________________ CM . . . . Volume XX Number 4. . . .September 27, 2013


The Pocket Mommy.

Rachel Eugster. Illustrated by Tom Goldsmith.
Toronto, ON: Tundra Books, 2013.
32 pp., hardcover & ebook, $17.99 (hc.).
ISBN 978-1-77049-300-1 (hc.), ISBN 978-1-77049-498-5 (ebook).

Preschool-grade 1 / Ages 3-6.

Review by Linda Ludke.

*** /4



Samuel clutched his mother’s hand as he walked to kindergarten. His feet felt heavier with every step.

“Mommy,” he said, “I hate it when you leave me at school. I wish you were the tiniest mommy in the world, so I could keep you in my pocket all day.”

“Oh, Samuel,” said Mommy. “I hate leaving you, too. But guess what? I’ve got a tiny mommy right here. Let me tuck her in.”

As Samuel held open his pocket, his mom pretended to slip something inside. Then she gave him a big hug good-bye, and was gone.


Samuel approaches kindergarten with trepidation. His mother soothes his fears by giving him a “Pocket Mommy” to hold close throughout the day. When this pretend mother comes to life at Circle Time, Samuel is delighted. Although small in stature, Pocket Mommy is adept at helping Samuel complete his school activities.

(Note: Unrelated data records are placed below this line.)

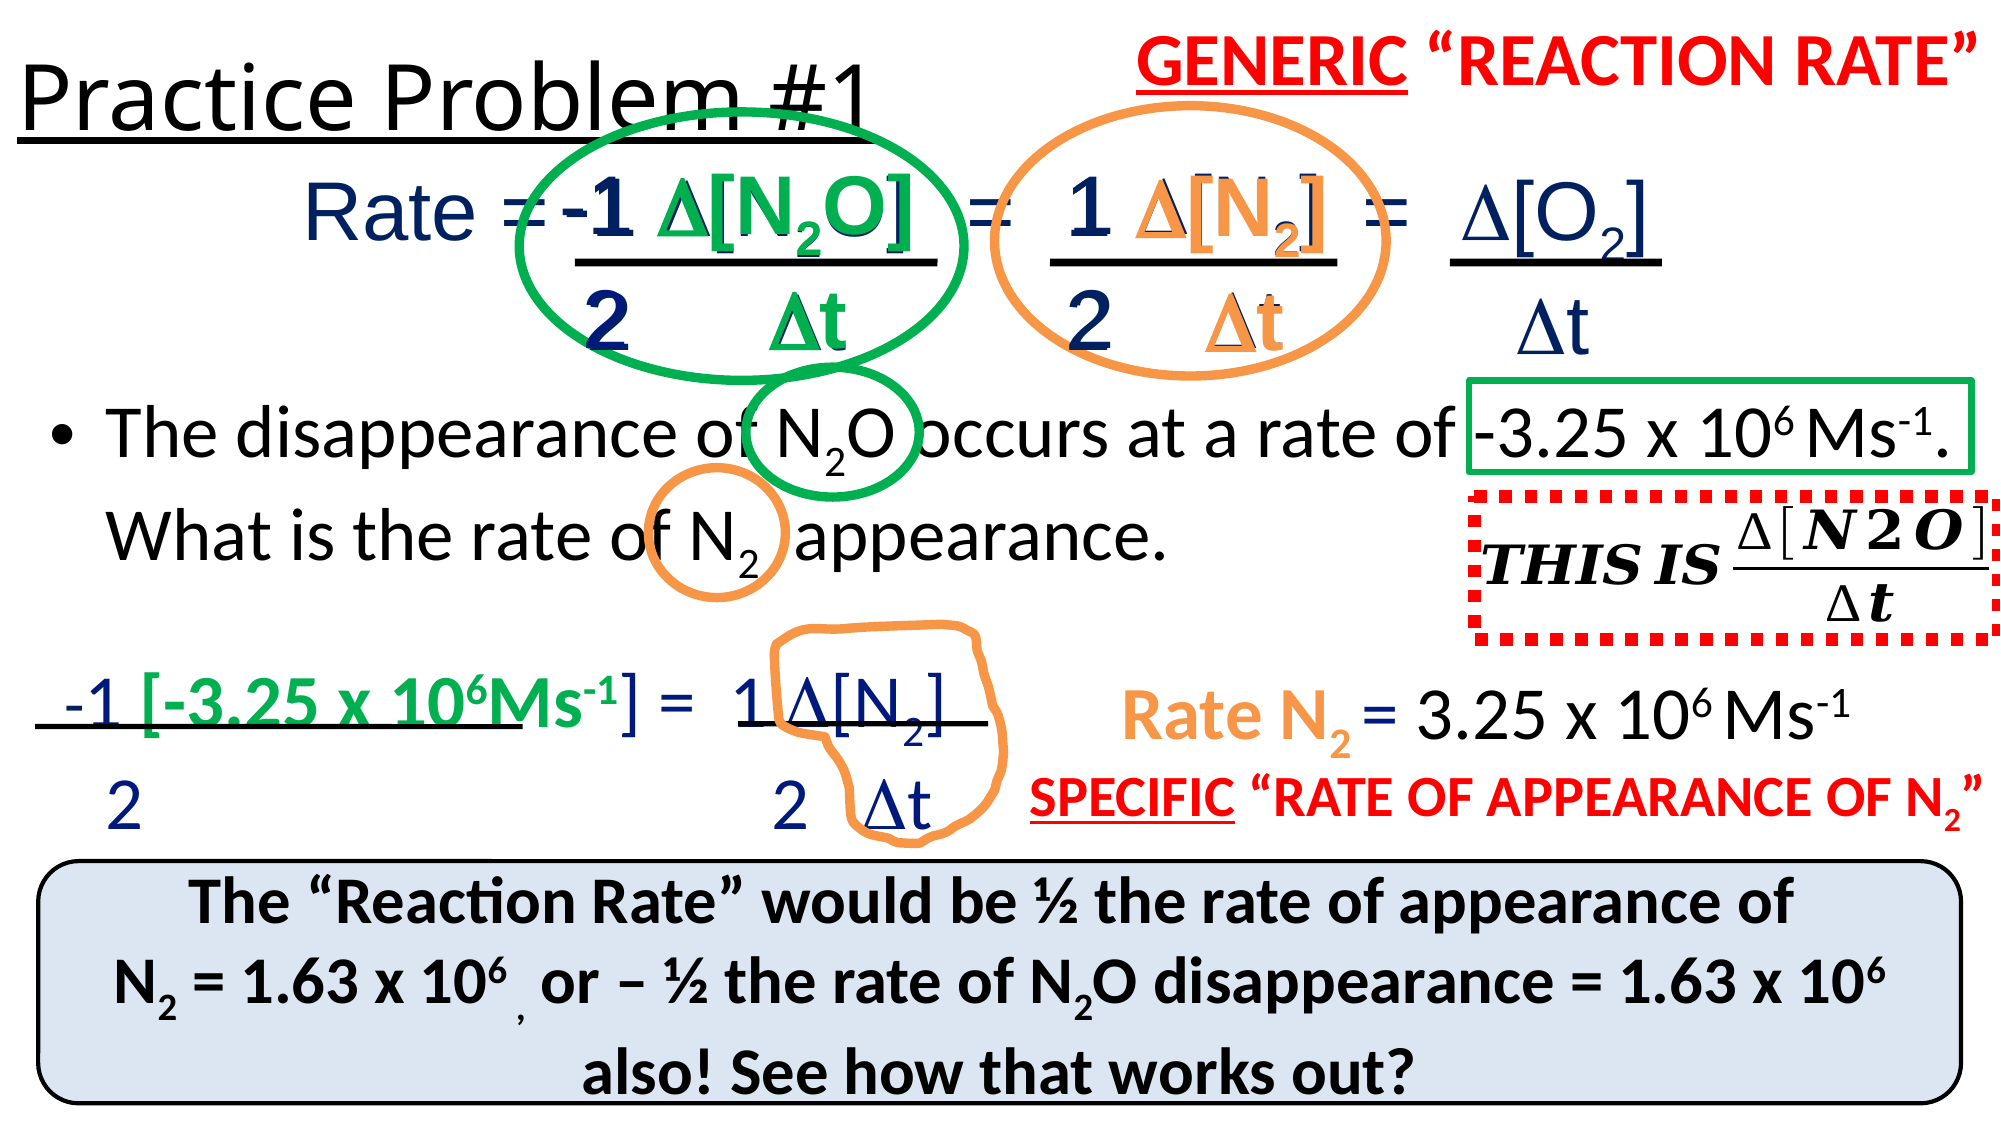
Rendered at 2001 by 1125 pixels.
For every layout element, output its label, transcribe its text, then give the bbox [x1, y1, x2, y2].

text_box SPECIFIC “RATE OF APPEARANCE OF N2” [1015, 751, 2000, 846]
text_box -1 [N2O] 2 t [544, 144, 939, 373]
text_box The “Reaction Rate” would be ½ the rate of appearance of N2 = 1.63 x 106 , or – ½ the rate of N2O disappearance = 1.63 x 106 also! See how that works out? [36, 858, 1964, 1106]
text_box [668, 375, 815, 383]
text_box -1 [N2O] 2 t [548, 146, 943, 375]
text_box [517, 181, 544, 311]
text_box Rate = = = [O2] t [287, 188, 684, 379]
title Practice Problem #1 [2, 0, 1503, 188]
text_box [1148, 375, 1233, 379]
text_box [943, 185, 967, 307]
text_box [743, 375, 922, 500]
text_box [592, 109, 891, 144]
text_box [992, 163, 1027, 319]
text_box 1 [N2] 2 t [1027, 146, 1422, 375]
text_box GENERIC “REACTION RATE” [1121, 2, 2000, 108]
text_box [1050, 108, 1331, 144]
text_box Rate = = = [O2] t [1198, 149, 1700, 379]
text_box Rate N2 = 3.25 x 106 Ms-1 [1106, 657, 1867, 751]
list The disappearance of N2O occurs at a rate of -3.25 x 106 Ms-1. What is the rate of N2 appearance. -1 [-3.25 x 106Ms-1] = 1 [N2] 2 2 t [34, 375, 2000, 1000]
text_box Rate = = = [O2] t [882, 188, 1182, 379]
text_box [772, 622, 1006, 846]
text_box [646, 465, 788, 600]
text_box [1467, 378, 1974, 474]
text_box 1 [N2] 2 t [1030, 144, 1425, 373]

She acts out the shape of each letter when he forgets how to write his name, and she shouts “MOOOO!” when he can’t remember what cows say. During an art project, Pocket Mommy admonishes Samuel to “Be careful to cut along the lines”, and her overzealous attentiveness starts to irk the little boy: “Mommy,” Samuel said, “I can do it myself!”.

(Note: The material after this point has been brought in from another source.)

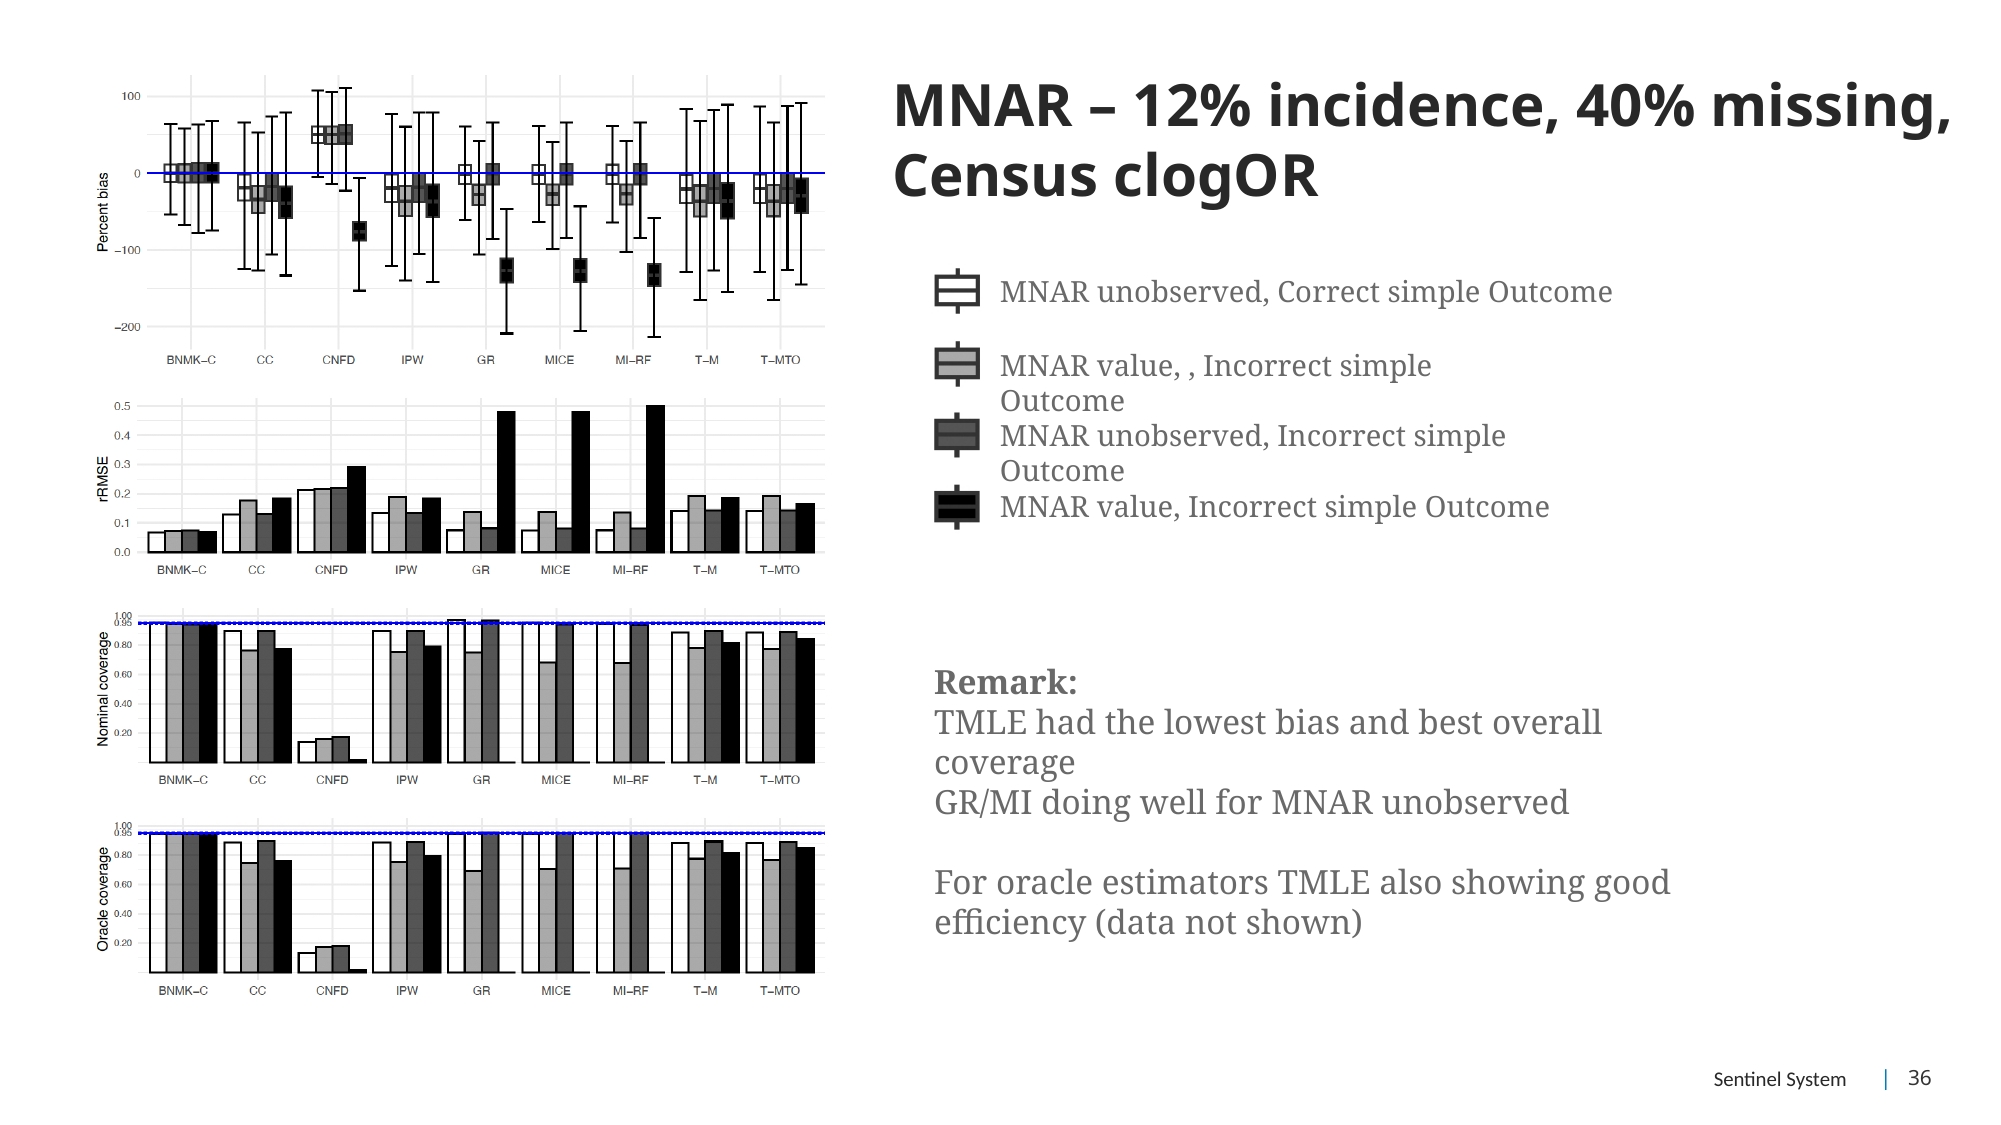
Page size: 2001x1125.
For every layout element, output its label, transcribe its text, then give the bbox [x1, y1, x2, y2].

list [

internal art     In a funny role reversal, it is Pocket Mommy who wreaks havoc in the classroom. Much to Samuel’s chagrin, she creates a chalk dust storm while cleaning the blackboard, and her efforts at organizing the library result in a book avalanche. She even declares the class pet’s cage a “pig sty” and chases out the bewildered guinea pig. Pocket Mommy’s final offense is a comical fall from grace – right into a can of flour. When Samuel’s real mother arrives at the end of the day, he declines her offer of another pretend mommy and reflects, “Maybe I just need you to do your mommying at home”.

     Tom Goldsmith’s graphite, watercolour and coloured pencil illustrations humourously capture Pocket Mommy’s antics. She crawls out from beneath a bookcase with eagerness in her eyes and dust bunnies in her hair. The disgruntled guinea pig stands with his arms on his hips and watches while Samuel gives her a “Time Out”.

     Young readers will relate to this story about first steps towards independence. Pair this book with Maureen Fergus’ The Day My Mom Came to Kindergarten, for a “going to school” discussion starter.


Linda Ludke is a librarian in London, ON.